Problem 1:
Turn part of the listing into a Markdown table with the columns Row and Line, skipping blank lines. Begin at the line that contains "Answer: (A)" and stop after the line that contains "Question: Considering the".
++++++++
On the verge of being executed for raping and killing 23 women and girls, Stetko, an unrepentant young combatant in an unnamed conflict, is visited by a mysterious woman named Mejra.

She gives him a choice: He can either be killed, or be released on the condition that he agree to obey her every command for the rest of his life.

A play that dances on the edge of the brutally direct and the symbolic, Colleen Wagner’s Governor-General’s-Award-winning drama The Monument has had surprising staying power since its premiere in 1995.

Set nowhere in particular, but originally produced at a time when the war in Bosnia was raging, it was at first seen by many critics as a too on-the-nose response to atrocities committed in Southeastern Europe.

But, in the intervening decades, The Monument has shown an unusual ability to acquire different resonances, explicit or implied, in new productions in Germany, Japan and Rwanda, and again in Canada. And the further we move away from the time of its creation, the more compelling critics seem to have found it.

Now, at the Factory Theatre, director Jani Lauzon takes yet another new look at the two-hander: through the lens of murdered and missing Indigenous women and girls. Not just through costuming and conscious casting, either. About 15 small word changes in Wagner’s script allow The Monument to more easily conjure Canada and colonialism. Camp has turned into reserve, army into gang, white skin to brown skin.

There still seems to be an open war on, one with two sides, two sets of combatants – which makes an entirely realistic translation to Canada difficult. But the play itself does not exist in reality, rather in its own theatrical world that reaches beyond singular meaning even here.

The first scene remains a real stunner – Augusto Bitter’s performance as Stetko is immediately repellent, and yet you can’t take your eyes off him.
++++++++
Problem 2:
Pick up the review of The Monument where it stops and keep writing it.
++++++++
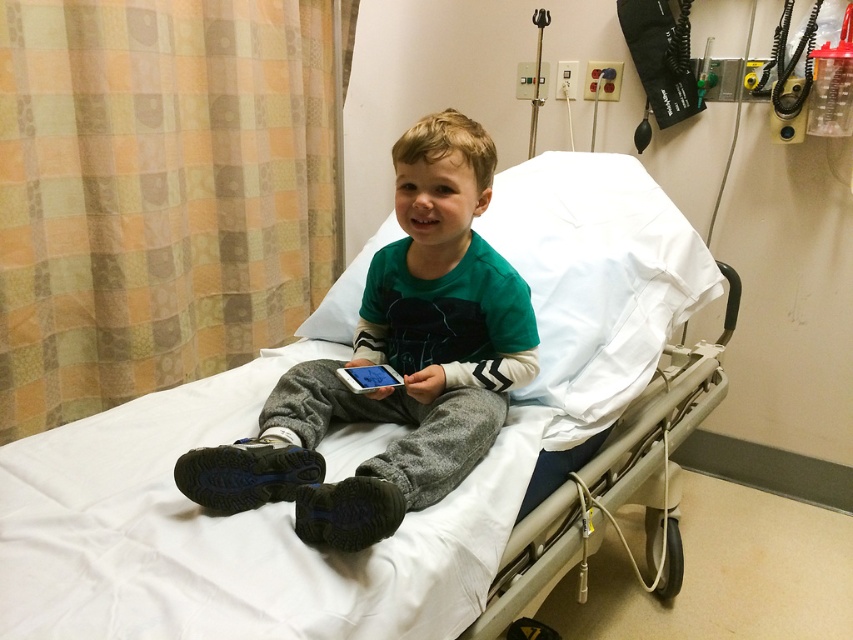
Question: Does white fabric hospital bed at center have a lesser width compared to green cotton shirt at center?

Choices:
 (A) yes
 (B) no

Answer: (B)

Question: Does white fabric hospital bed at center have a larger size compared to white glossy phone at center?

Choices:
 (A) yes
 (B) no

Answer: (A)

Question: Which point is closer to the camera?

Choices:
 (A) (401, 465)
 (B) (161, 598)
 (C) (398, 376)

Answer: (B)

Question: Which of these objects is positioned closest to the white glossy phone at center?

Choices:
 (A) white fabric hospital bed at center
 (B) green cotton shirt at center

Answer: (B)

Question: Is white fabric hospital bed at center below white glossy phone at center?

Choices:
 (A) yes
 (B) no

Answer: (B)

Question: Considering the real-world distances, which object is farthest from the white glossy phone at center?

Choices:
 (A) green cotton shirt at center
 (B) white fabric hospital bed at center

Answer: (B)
++++++++
Exercise answer 1:
| Row | Line |
|---|---|
| 1 | Answer: (A) |
| 2 | Question: Which point is closer to the camera? |
| 3 | Choices: |
| 4 |  (A) (401, 465) |
| 5 |  (B) (161, 598) |
| 6 |  (C) (398, 376) |
| 7 | Answer: (B) |
| 8 | Question: Which of these objects is positioned closest to the white glossy phone at center? |
| 9 | Choices: |
| 10 |  (A) white fabric hospital bed at center |
| 11 |  (B) green cotton shirt at center |
| 12 | Answer: (B) |
| 13 | Question: Is white fabric hospital bed at center below white glossy phone at center? |
| 14 | Choices: |
| 15 |  (A) yes |
| 16 |  (B) no |
| 17 | Answer: (B) |
| 18 | Question: Considering the real-world distances, which object is farthest from the white glossy phone at center? |

Exercise answer 2:
In his frank talk about his crimes against humanity, the 19-year-old’s default tone is an infuriatingly petulant one; audaciously, he seeks sympathy in between blunt provocations, portraying himself as a victim who will die without ever having had the chance to sleep with his girlfriend.

Tamara Podemski plays the older woman, whose bargain Stetko does accept – and it is initially hard for her to compete with a character so electrically evil. But her Mejra gradually grows more defined and complex as she alternates between torturing Stetko, using him as forced labour, and treating him like a human being (and even occasionally seeing him as one).

Wagner’s text is an intriguing one. There is something ritualistic or ceremonial to the whole play – as if a production of it is an ephemeral monument being built to female victims of violence.

Her writing has something in common with the works of Jean Genet, in which the oppressed try on the robes of the oppressors and are at once appalled and seduced by the power they feel. But the radical empathy at its centre conjures the more recent, wider-ranging war-torn epics of Wajdi Mouawad.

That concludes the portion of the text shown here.